In many cases using fingerprints as descriptors, random forest (RF) and boosting decision tree (BDT) are the most suitable models in OPVs.58,59 Sun et al. manually constructed a database of more than 1700 experimentally tested real donor materials including both polymers and small molecules (with a median PCE of 3.48%).60 They compared the performance of image representation, ASCII strings, and seven molecular fingerprints in the binary classification of “high” or “low” PCE (two thresholds are 3.00% and 10.00%) with the algorithms of the back propagation neural network (BPNN), deep neural network (DNN), RF and support vector machines (SVMs). Besides, they also researched the influence of different lengths of the fingerprints. They found that using RF with daylight fingerprints61 an average prediction accuracy of 86.67% could be achieved and explored whether the fingerprints whose length is longer than 1000 bits including sufficient chemistry information are suitable candidates for building descriptors in PCE prediction models. Furthermore, Wu et al. established a small database of 565 donor/acceptors (D/A) combinations and used a fragment fingerprint method to build a PCE prediction model.62 In their work, the authors employed five different model methods including linear regression (LR), boosted regression trees (BRT), multinomial logistic regression (MLR), RF and artificial neural network (ANN) to perform ternary classification of PCE (power conversion efficiency) using thresholds of 7% and 11%. Among these methods, RF achieved the highest performance with 65.2% accuracy in the ternary classification of high-level PCE (>11%). They discovered six novel D/A combinations after virtual screening. After that, they compared the PCE values of the new materials with model prediction values and found that RF prediction values are closest to experimental values.

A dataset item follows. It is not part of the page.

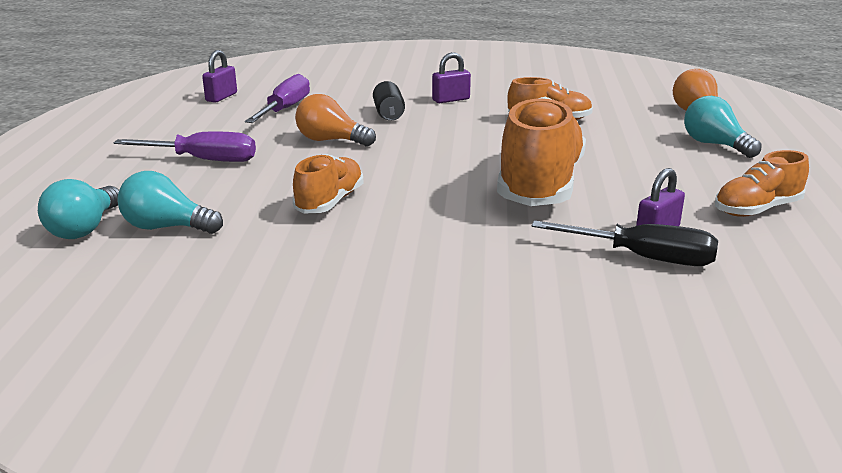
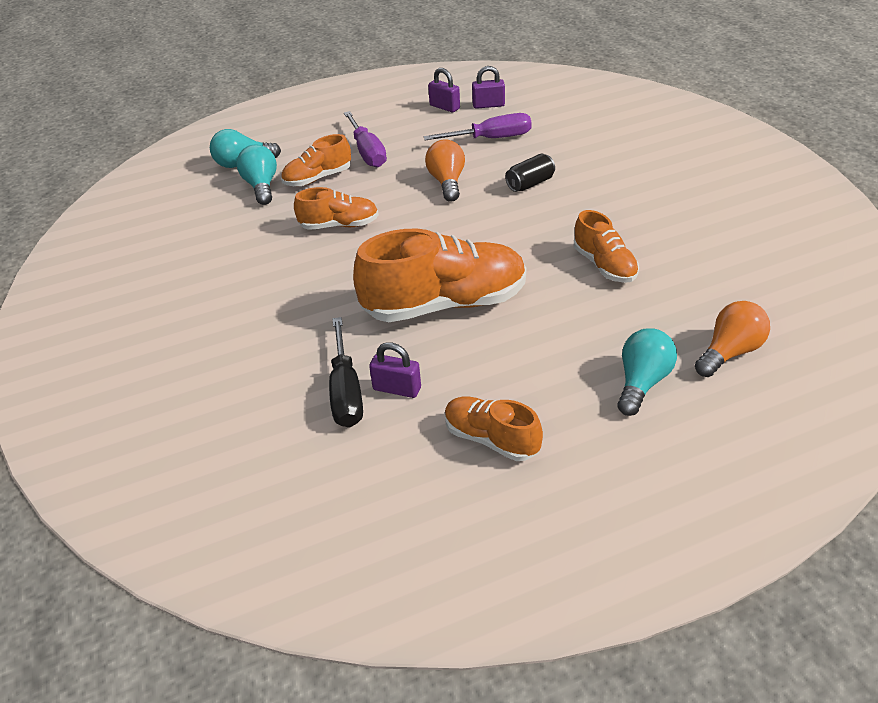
camera: 65 degrees right, 15 degrees up
purple padlock [432,52,471,103] -> purple padlock moved to [428,68,460,112]
none -> orange shoe [281,134,351,186]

As mentioned before, small molecules are treated as monomers using fingerprints in OPVs without considering the molecular weight and binding situation. In some cases, if the structure is complex, it can lead to large deviations in material predictions. Nagasawa et al. used MACCS fingerprints and bandgaps, the HOMO, and weight-averaged molecular weight as the input with ANN and RF methods to build a PCE prediction model (Fig. 3).63 However, the predicted PCE of selected OPV molecules in the Harvard Clean Energy Project dataset was about 5.0%–5.8% while the experimental device values were 0.47 ± 0.04%. They concluded that the deviations between the machine learning and experiment values are due to the direction of combining and low molecular weight. Additionally, as an extension of the molecular structure, molecular graphs converted from SMILES can also be the structural descriptors in building PCE machine learning models. Eibeck et al. used the graph neural network (GNN) model and attention fingerprint model found by Xiong et al.64 in the PCE prediction and reported achieving the Pearson correlation coefficients of 0.68 and 0.57.65 In the field such as retrosynthesis66 and chemical reaction prediction,67 the molecular graph performed well, and with the development of the GNN and machine learning in chemistry, this method will contribute more to OPVs.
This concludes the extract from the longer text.